Monday, January 26, 2009

Are "warmists" alarmists?

As a confirmed doubter about the "truth" of so-called anthropogenic warming of the planet myself, I was interested to read the ever vigilant co-conspirator Christopher Booker's article in yesterday's Sunday Telegraph.

"The vast mass of Antarctica, all satellite evidence has shown, has been getting colder over the past 30 years. Last year's sea-ice cover was 30 per cent above average."

I know it's not popular to say this but why the f**k do we continue to bang on about global warming being a man-made phenomenon? I wrote this blog last year about James Lovelock, (pictured) the man who developed the "Gaia" theory that the Earth is a living organism with self-healing powers that, for the most part, are beyond the power of us humans to control.

It was interesting to watch the "Explorer" programme on BBC2 last night which had a segment on a glacier in Argentina that refuses to conform to the stereotype of the IPCC reports that are pumped out regularly by the lazy media. (In fact, it was film of this glacier "calving" into the sea that had been used by Al Gore in his infamous film despite the fact that it had not reduced in size for any time that it has been measured in the past 18 years. On the other hand, we were told about another glacier that has shrunk by a kilometre in the last four years.

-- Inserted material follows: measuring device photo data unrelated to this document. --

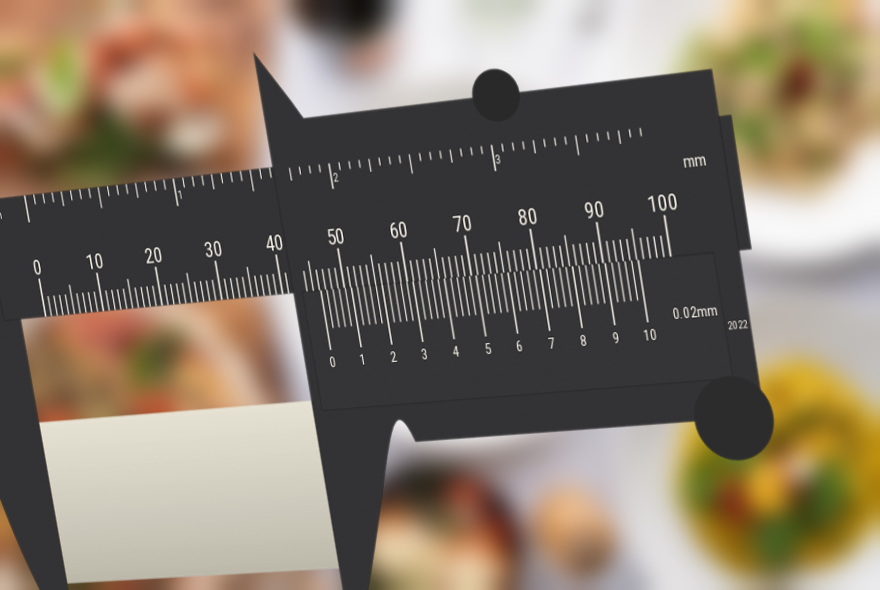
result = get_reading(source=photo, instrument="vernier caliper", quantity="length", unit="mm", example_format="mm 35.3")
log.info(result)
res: mm 46.2
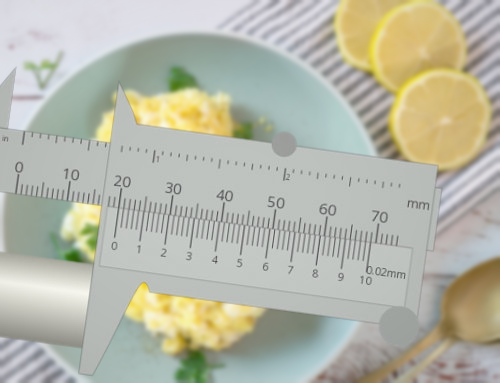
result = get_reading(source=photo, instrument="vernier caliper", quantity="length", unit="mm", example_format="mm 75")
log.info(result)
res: mm 20.0
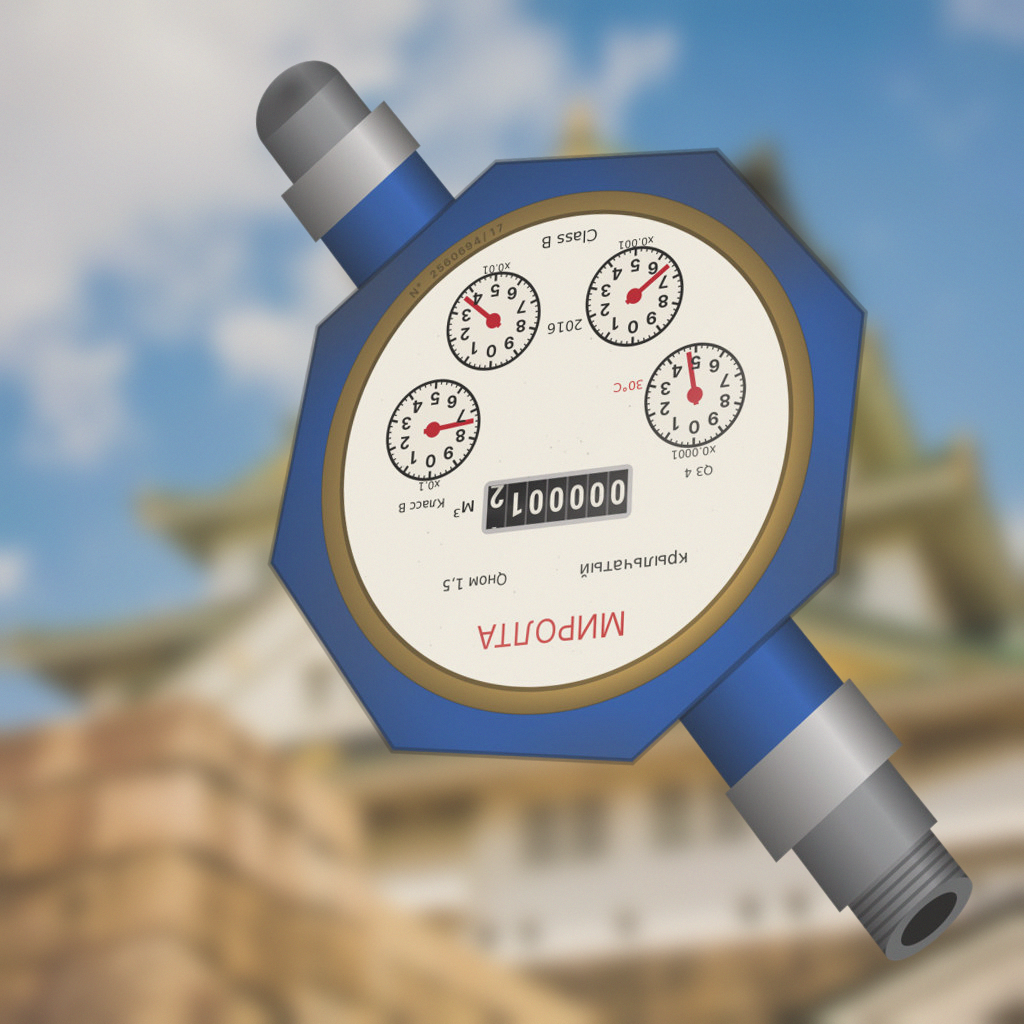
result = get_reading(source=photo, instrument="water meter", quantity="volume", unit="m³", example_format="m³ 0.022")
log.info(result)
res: m³ 11.7364
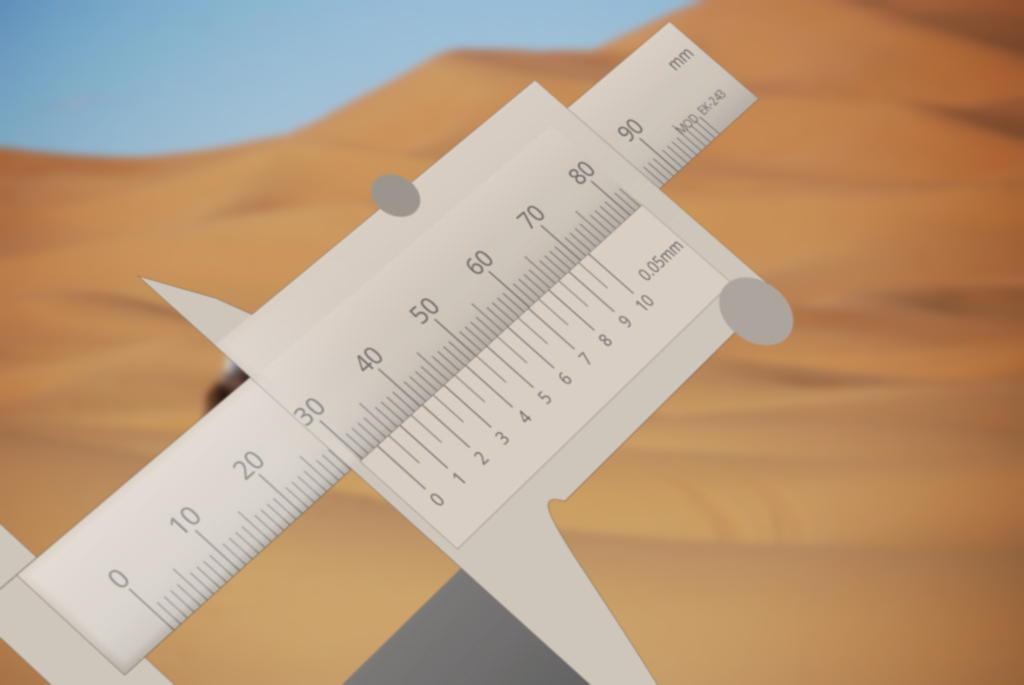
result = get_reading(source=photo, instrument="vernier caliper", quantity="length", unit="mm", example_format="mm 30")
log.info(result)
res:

OK, but why the difference in the two?)

I'm all in favour of conserving resources, re-cycling and cutting energy consumption but please don't try to convince me that the world will come to an end if I don't pay more taxes. My children and yours have enough to worry about as a result of the disastrous Labour government's mismanagement of our economy


Oldrightie said...

I've always agreed that the arguments are mostly arrogant individuals promoting tax generating ideas and overstating the value of the human race to the planet.
A drive to reduce human populations, hence demand and activity, is my favoured option. World wars or land grabbing used to do that.
100 years of careful management of the ever unstoppable growth in populations ought to be possible. Or would that bugger up consumer demand?